The third, which complements the second, is that to the extent that deficits are needed, they should be used, as much as possible, to invest in the future, either through public investment, understood in a large sense, or through the costs of financing structural reforms.
Implications for euro area fiscal architecture
Let me now turn to the implications for the euro area fiscal architecture (down from 30,000 feet, but not quite to ground level, where the political constraints dominate). Let me focus on four implications:
The first is that the various rules defining debt targets, speeds of adjustment to these targets, and flexibility to respond to possibly persistently low demand must be revisited. Even if they were the right ones earlier, they cannot be right today. Whether this is done through a formal change in the rules, or a more liberal interpretation, is not for me to recommend.
The second is that, to the extent that deficits are needed to sustain demand, they should be put to good use. Since 2007, the ratio of public investment to GDP in the euro area has decreased by 0.8 percent, with numbers like –2.3 percent for Greece, –2.7 percent for Spain, –1.3 percent for Portugal, and –0.9 percent for Italy. This strongly suggests revisiting the so-called fiscal golden rule, i.e. the separation between a current and a capital account for governments, with the possibility of financing capital account spending through debt. I am aware of the dangers of classifying nearly anything as an investment. Recently, I was told in one euro country that reducing the age of retirement should be thought of as an investment in the future, as it would liberate jobs that could go to the young, and the young are the future. Thus, clearly, there is a need for some euro-level institution with the mandate to decide what can and cannot go below the line.

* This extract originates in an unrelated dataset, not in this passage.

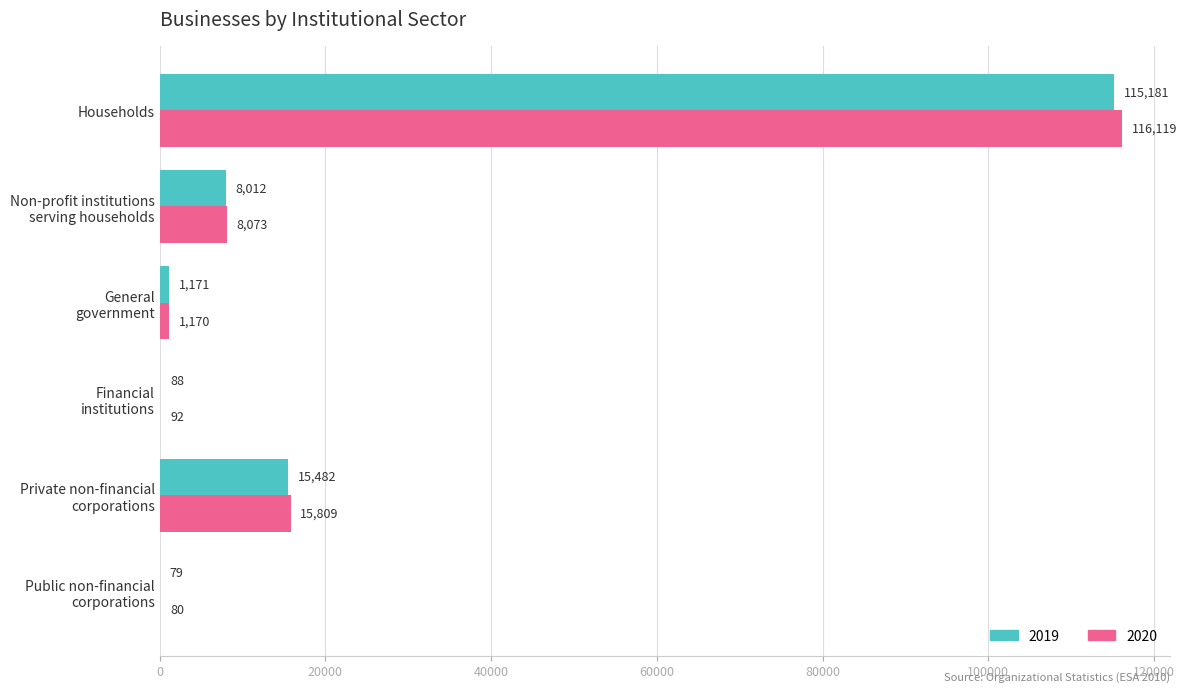

True or false: 2019 has a value of 15482 at Private non-financial
corporations.

True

The third and the fourth reflect the specificity of a common currency area.
The third has to do with coordination of monetary and fiscal policy. In this environment, coordination between monetary and fiscal policy becomes much more important. This is more difficult when there are 19 countries involved. The case for some form of minister of finance at the euro level is clearly stronger.

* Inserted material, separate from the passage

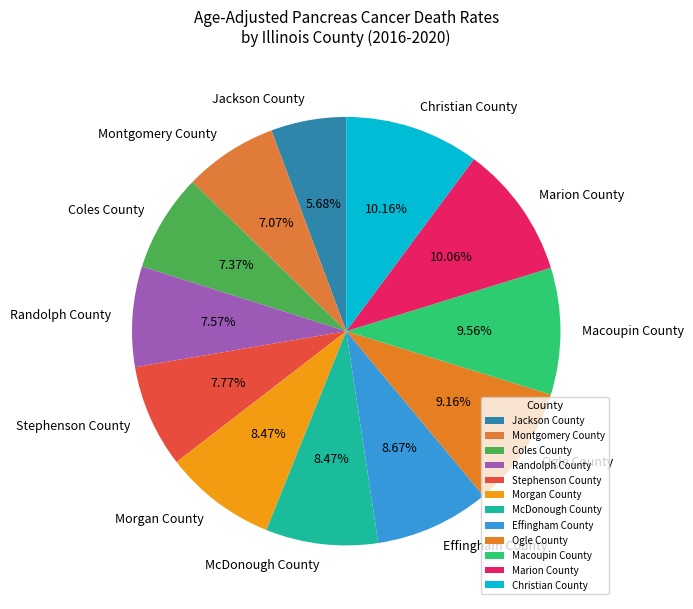

What is the smallest slice in the pie chart?

Jackson County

Finally, the fourth arises from the externalities specific to a common currency area. If expansionary fiscal policy is needed at the euro level, it is likely to be undersupplied. The reason is spillovers, i.e., the externalities arising in a group of highly integrated countries. The increase in domestic demand from the fiscal expansion partly falls on imports rather than on an increase in demand for domestic output. As a result, countries are likely to do too little and the euro output gap is likely to remain.

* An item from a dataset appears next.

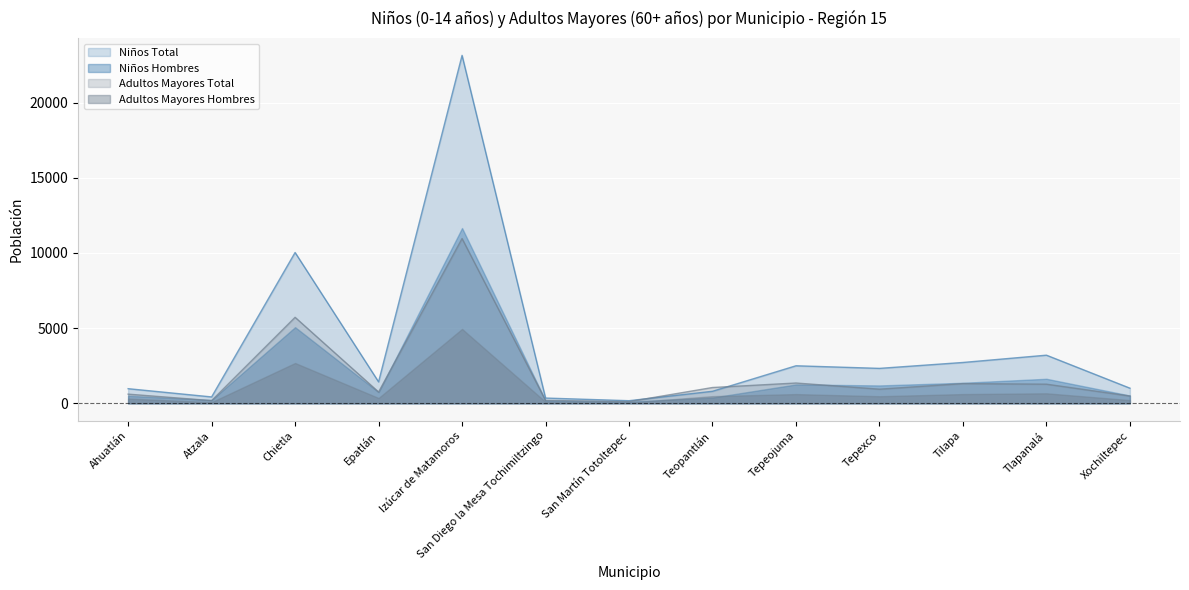

At which category does Niños Hombres reach its first local valley?

Atzala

How can this be solved? Conceptually, in one of two ways. First, through a coordinated fiscal expansion, the way it was done by the G-20 in 2009, with each country issuing debt. This would however have to be limited to the coalitions of the able, although I suspect that markets would look more kindly to an increase in deficits in Italy if it were part of a coordinated expansion. Second, through a common budget, financed through euro bonds. But this implies risk sharing, and we know the political difficulties of doing so (the new embryonic budget is a start, hopefully not an end).
I realize that what I have offered is blue-sky thinking, ignoring the complex euro geopolitics that will determine the outcome in the end. But it is the right place to start. Anniversaries are good times to assess both progress and failures, and when needed, to make bold moves. Monetary policy has transformed itself. Now is the time to do the same for the rest of the macro policy architecture.